Trump might still offer Kobach a role at the Department of Homeland Security or the Justice Department, but Kobach supporters suggest that Trump appoint him to a newly created position – immigration czar – that would not need Senate confirmation.
Kobach advised Trump on immigration policy throughout the campaign and added Trump’s promise to build a wall along the Southern border to the Republican Party’s national platform.
As a professor at the University of Missouri-Kansas City, Kobach wrote an Arizona law that mandates police officers see documentation from those they think might be in the United States illegally. The controversial law wound up in court, and some parts of it have since been thrown out. As secretary of state, Kobach secured the authority to prosecute election crimes and enacted new voting restrictions.

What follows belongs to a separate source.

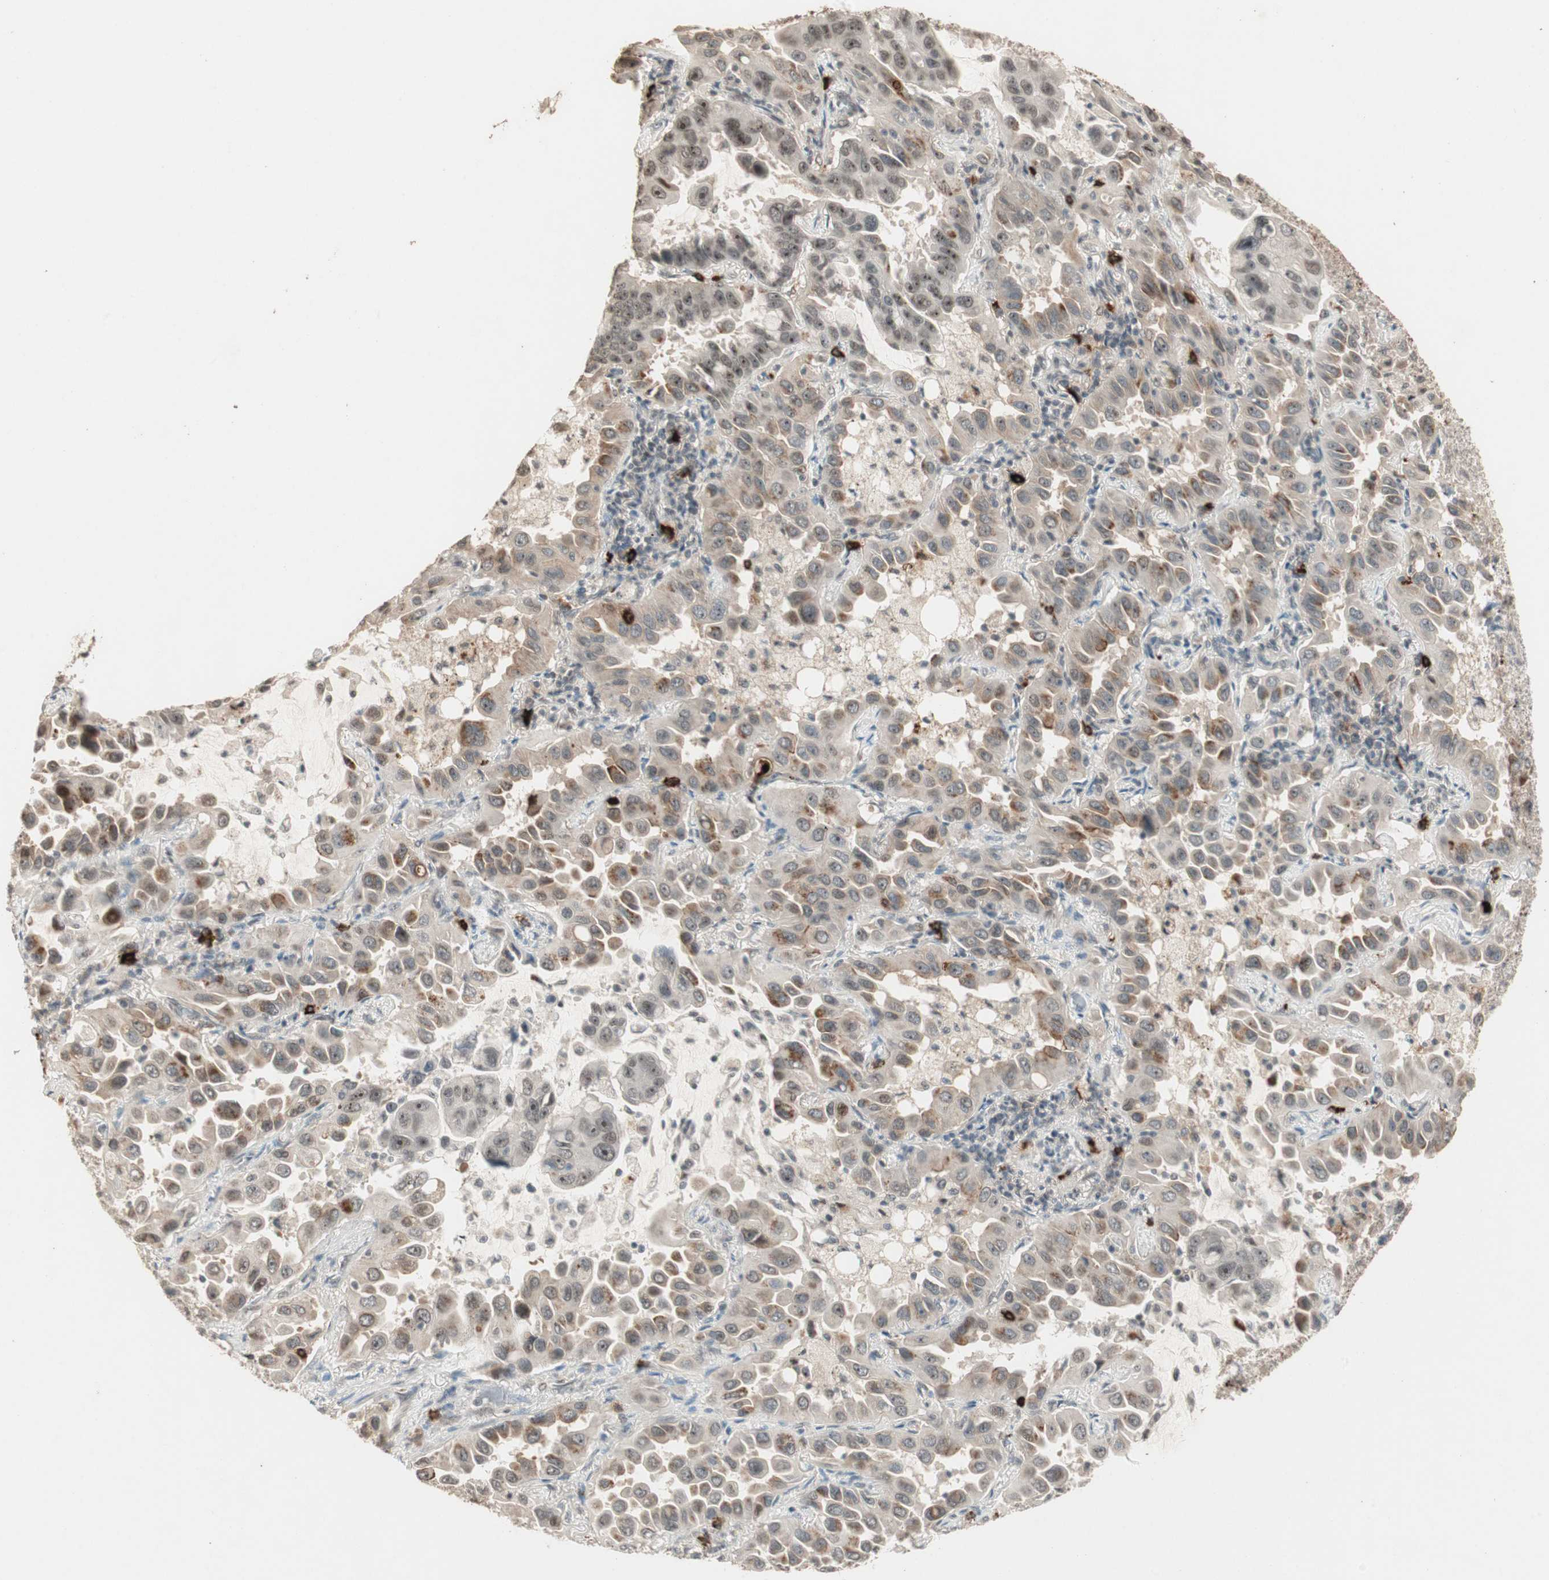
{"staining": {"intensity": "moderate", "quantity": "25%-75%", "location": "cytoplasmic/membranous,nuclear"}, "tissue": "lung cancer", "cell_type": "Tumor cells", "image_type": "cancer", "snomed": [{"axis": "morphology", "description": "Adenocarcinoma, NOS"}, {"axis": "topography", "description": "Lung"}], "caption": "Brown immunohistochemical staining in lung cancer (adenocarcinoma) exhibits moderate cytoplasmic/membranous and nuclear staining in approximately 25%-75% of tumor cells. Nuclei are stained in blue.", "gene": "ETV4", "patient": {"sex": "male", "age": 64}}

Kobach hosts a weekly talk-radio show in Kansas City, Missouri. In 2014, a caller asked Kobach whether he thought that Obama’s executive action to halt the deportation of 5 million immigrants living illegally in the United States would result in ethnic cleansing of whites. He said he did not think ethnic cleansing would happen but he did not rule out the possibility, telling the man that “things are strange and they are happening.”
Frank Sharry, executive director of America’s Voice, an immigration advocacy group, said it was normal for an administration to debate how to tackle an issue but that it didn’t mean they were debating whether to do anything at all.
“That the debate is on how hard-line to be isn't surprising to me,” he said. “They want to deport, drive them out of the country. They may disagree on how far and fast to go.”
CORRECTION: An earlier version of this article misspelled the last name of Sen. Ben Sasse, R-Neb.
Bryan Lowry of The Wichita Eagle contributed to this article from Topeka, Kansas.